Several factors may influence persistent early achievement gaps between children of high- and low-resource families. For example, it’s possible that not all students receive appropriate reading instruction or intervention. Teachers in schools with high proportions of students from low-resource families tend to be less experienced and potentially lack the knowledge to provide scientifically based reading instruction or intervention. Or families may have inadequate resources to provide interventions outside of the school day. With the COVID-19 pandemic and schooling interruptions exacerbating learning loss, schools may not be able to address all the needs of students on their own.

Jeanne Wanzek

Jeanne Wanzek, Currey-Ingram Chair in Special Education at Peabody, is co-principal investigator (co-PI) for the project, and Peabody College will receive $1.08 million of the funding. The research team also includes Principal Investigator Elizabeth Swanson and Co-PIs Greg Roberts and Sharon Vaughn of UT-Austin.

The replication randomized controlled trial (RCT) sample includes 60 YMCA school programs in Texas and Tennessee. First and 2nd grade students who read below grade level and 4th and 5th graders serving as peer tutors will participate, with an anticipated total student sample size of 1,800. The goal is to test how well Sound Partners performs when carried out by cross-age peer tutors or adult tutors compared to no tutoring. Both before and after the trial, the research team will measure reading outcomes among participants.

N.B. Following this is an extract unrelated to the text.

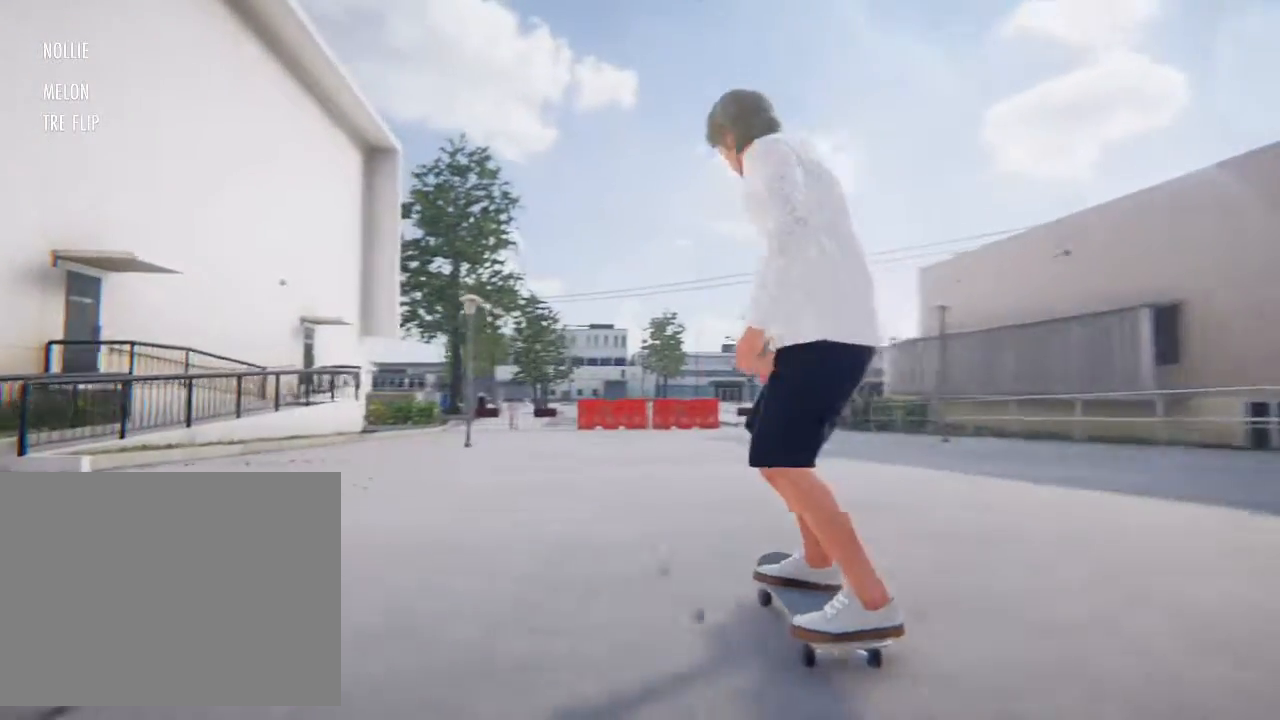
{"buttons": ["L2"], "left_stick": "center", "right_stick": "center", "events": [[67, "L2", "down"], [67, "left_stick", "down-right"], [67, "right_stick", "down-right"], [134, "right_stick", "right"], [301, "left_stick", "center"], [301, "right_stick", "center"]]}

“This study will provide educators with important information to leverage a potentially cost-effective method for improving the reading achievement of students who are not on grade level in reading,” Wanzek said. “The proposed project has the potential to have not only a significant but also a broad impact across our nation to address reading gaps in early elementary grades, particularly following the school interruptions that occurred during the height of the pandemic.”

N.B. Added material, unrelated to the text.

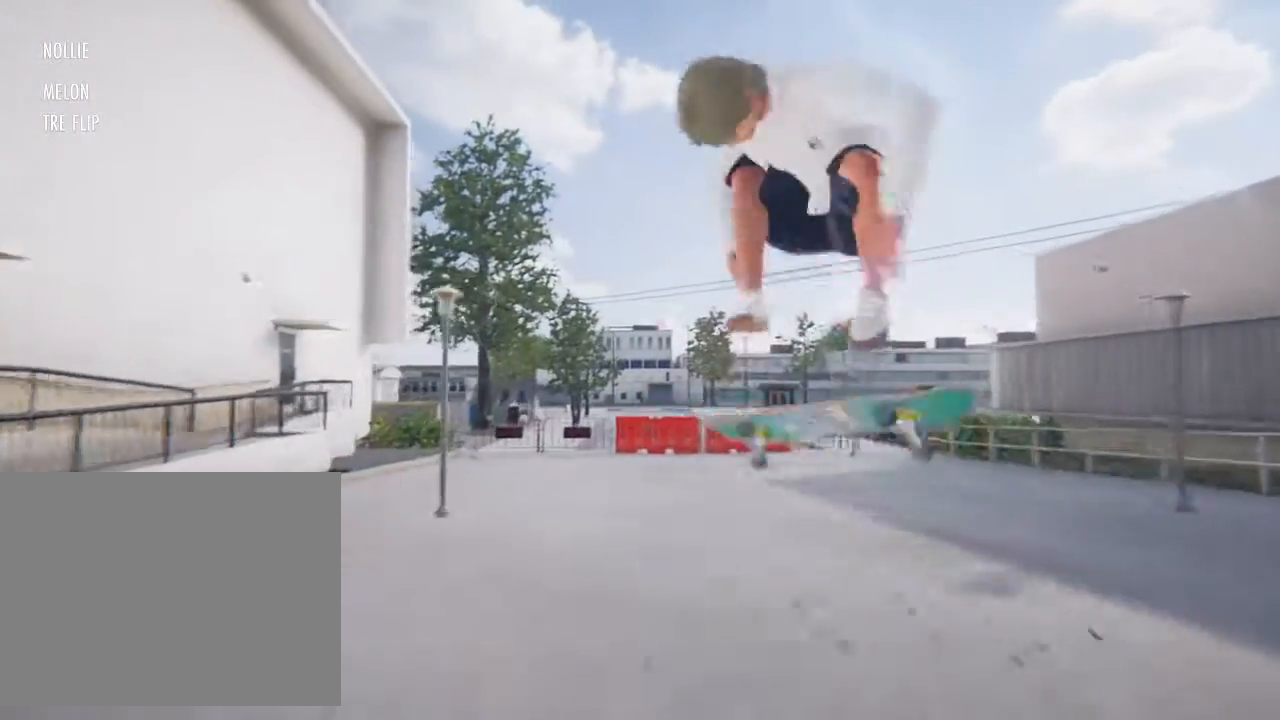
{"buttons": [], "left_stick": "center", "right_stick": "center", "events": [[400, "L2", "up"]]}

Sound Partners comprises 30-minute lessons that include letter-sound correspondence, word reading, and connected text reading and is intended for use with early elementary learners struggling with reading. The phonics-based program is designed for tutors with minimal training and experience. Systematic replication trials that vary one or more aspects of a previous study contribute to a better understanding of what interventions improve education outcomes and the conditions under which they will likely work and for whom.